:: Exercise material ::
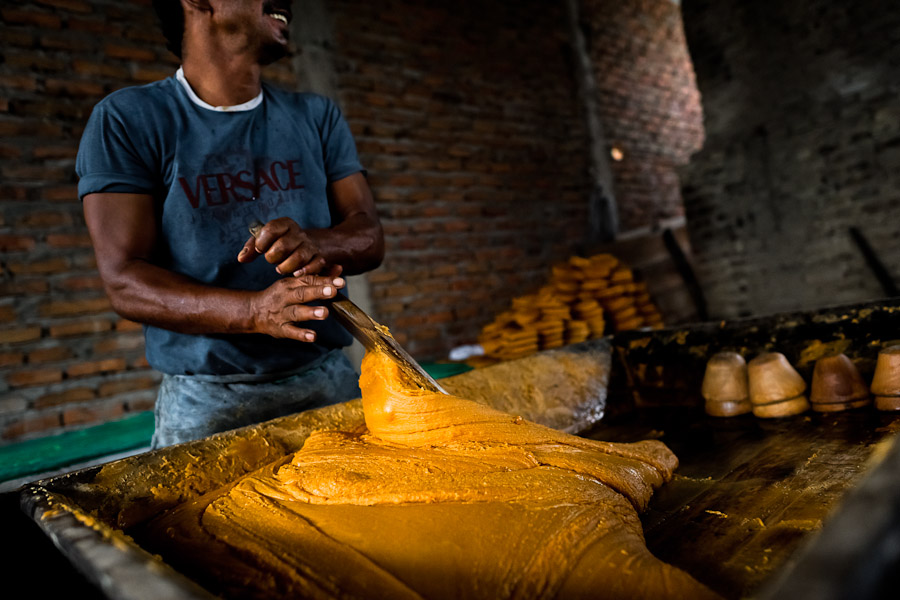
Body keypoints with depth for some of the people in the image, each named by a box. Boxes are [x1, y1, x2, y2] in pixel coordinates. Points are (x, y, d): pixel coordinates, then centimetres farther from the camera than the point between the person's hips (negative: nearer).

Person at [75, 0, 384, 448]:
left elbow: (370, 238, 4)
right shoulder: (127, 120, -3)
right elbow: (124, 281, -11)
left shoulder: (317, 117, 9)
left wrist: (315, 243, -20)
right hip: (205, 398, -2)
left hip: (326, 379, 3)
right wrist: (254, 310, -27)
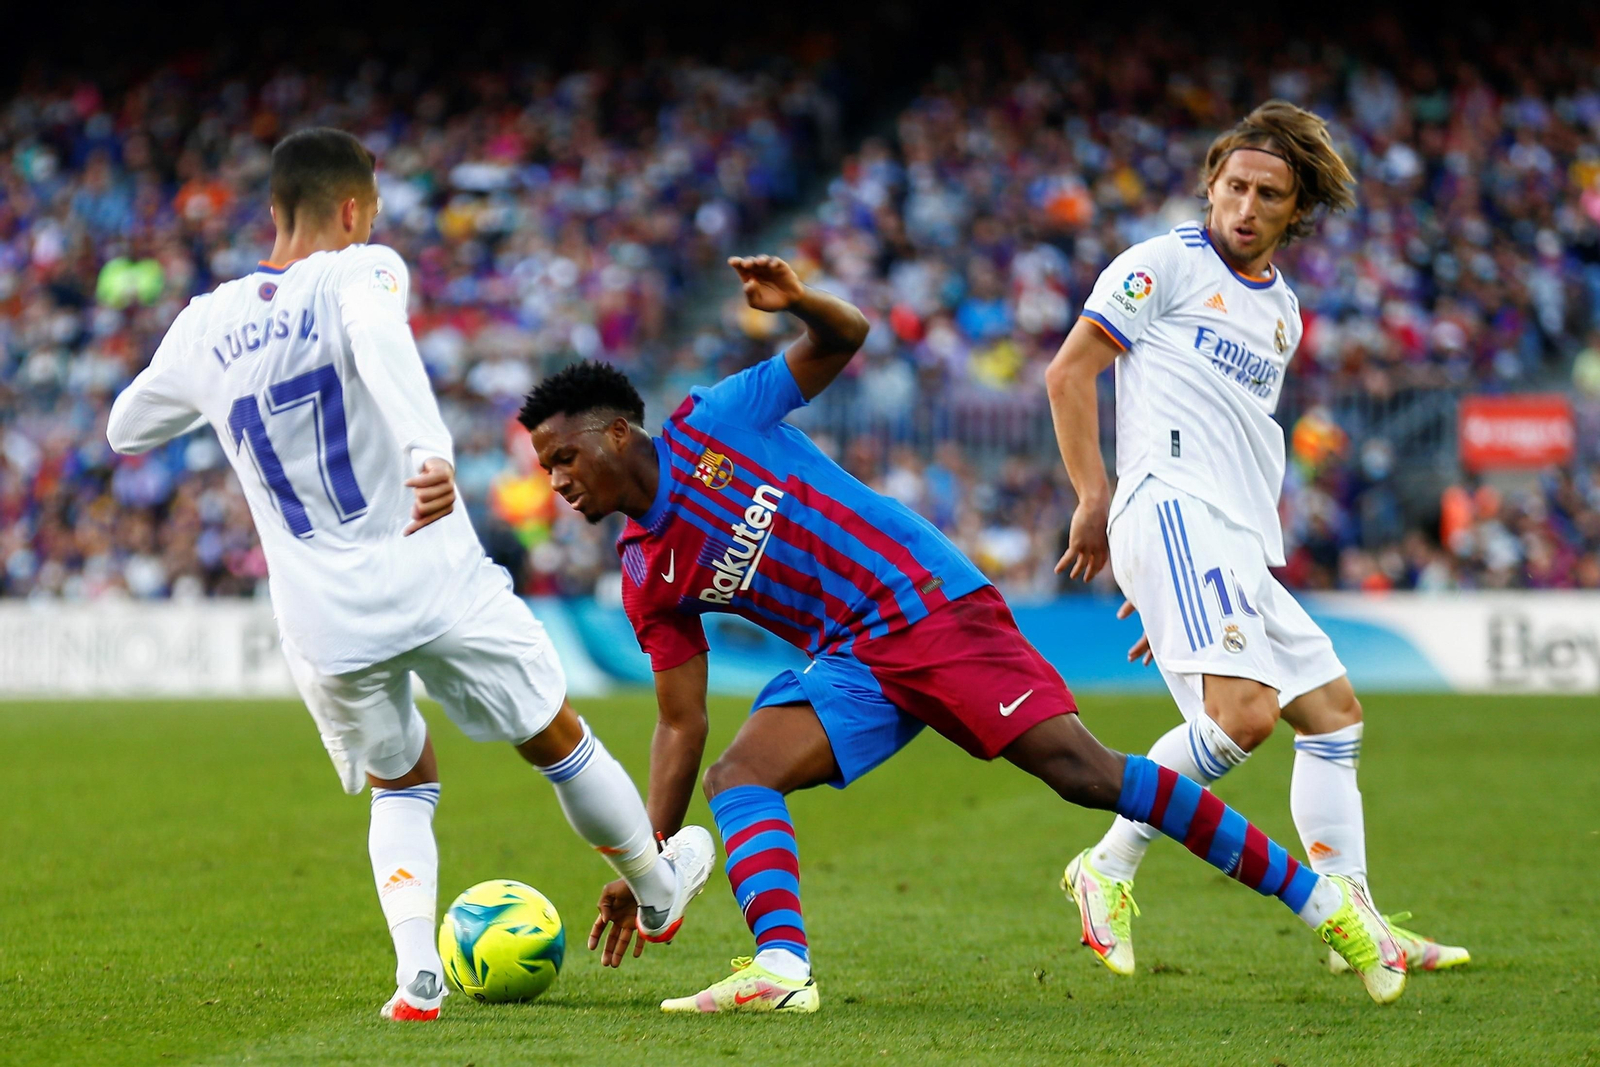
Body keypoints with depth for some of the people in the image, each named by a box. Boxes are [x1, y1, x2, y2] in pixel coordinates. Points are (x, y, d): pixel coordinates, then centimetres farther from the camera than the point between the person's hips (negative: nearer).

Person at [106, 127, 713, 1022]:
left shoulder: (205, 326, 7)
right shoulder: (359, 271, -6)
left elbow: (126, 429, 24)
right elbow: (380, 340, -31)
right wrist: (431, 450, -46)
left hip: (321, 617, 4)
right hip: (434, 579, -4)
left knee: (402, 784, 24)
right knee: (557, 739, 19)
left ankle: (417, 975, 4)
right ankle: (657, 889, 38)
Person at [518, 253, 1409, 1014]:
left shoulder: (713, 422, -2)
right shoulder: (648, 580, 9)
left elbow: (845, 341, 1)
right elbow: (682, 724, 10)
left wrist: (799, 303, -21)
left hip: (932, 597, -5)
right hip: (854, 661, 5)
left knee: (1081, 770, -15)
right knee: (738, 777, -17)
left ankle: (1320, 898, -11)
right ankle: (781, 970, -32)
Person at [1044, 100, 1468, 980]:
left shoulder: (1282, 311, 25)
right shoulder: (1169, 263, 1)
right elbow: (1068, 372, -2)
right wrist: (1094, 498, -8)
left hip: (1240, 546, 9)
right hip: (1174, 511, -9)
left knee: (1333, 710, 11)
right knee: (1244, 709, -25)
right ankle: (1109, 869, -14)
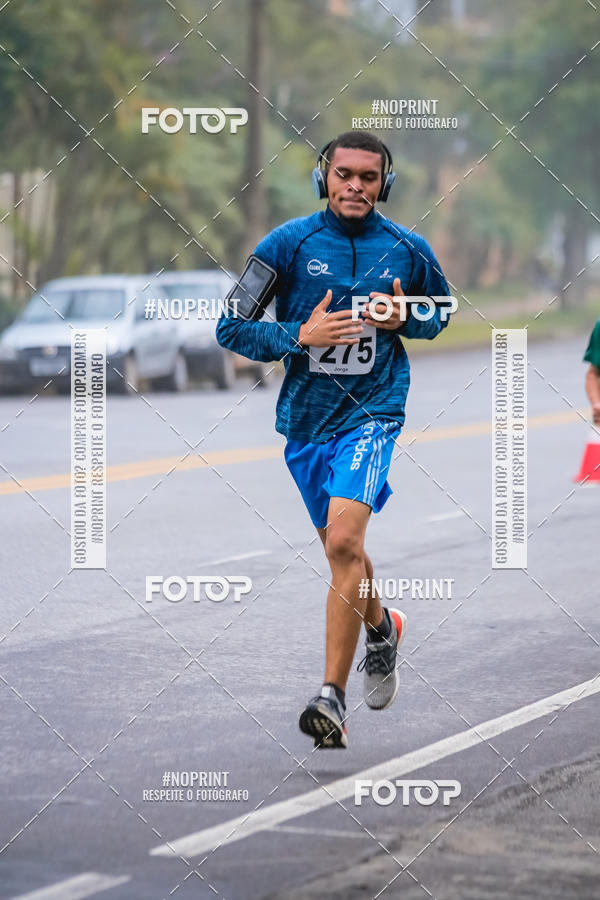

:: What you will do ::
From the first line above through the line containing "right knee: (738, 777, -17)", copy everything exactly, without the pictures.

:: Reply ::
Body keypoints with depth for some of the people in the image, each named by a box. Boxes are [x1, y1, x2, y2] in pixel coordinates. Points are (x, y, d): pixel coordinates, then centimetres farther from the camera than the point between the person's hips (negative: nearer).

Person at [75, 0, 384, 448]:
left elbow: (370, 238, 4)
right shoulder: (127, 120, -3)
right elbow: (124, 281, -11)
left shoulder: (317, 117, 9)
left wrist: (315, 243, -20)
right hip: (205, 398, -2)
left hip: (326, 379, 3)
right wrist: (254, 310, -27)
Body keypoints with depth for some of the people in the image, each named by a box. Boxes are [x1, y1, x2, y2] in pixel coordinates. Points are (x, y, d): pixel coordinates, then centimetres farther from the camera than the point between the person's hips (negative: nearer).

Person at [106, 127, 713, 1022]:
left shoulder: (205, 326, 7)
right shoulder: (359, 271, -6)
left elbow: (126, 429, 24)
right elbow: (380, 340, -31)
right wrist: (431, 450, -46)
left hip: (321, 617, 4)
right hip: (434, 579, -4)
left knee: (402, 784, 24)
right knee: (557, 739, 19)
left ankle: (417, 975, 4)
right ankle: (657, 889, 38)
Person at [518, 253, 1409, 1014]:
left shoulder: (713, 422, -2)
right shoulder: (648, 580, 9)
left elbow: (845, 341, 1)
right elbow: (682, 724, 10)
left wrist: (799, 303, -21)
left hip: (932, 597, -5)
right hip: (854, 661, 5)
left knee: (1081, 770, -15)
right knee: (738, 777, -17)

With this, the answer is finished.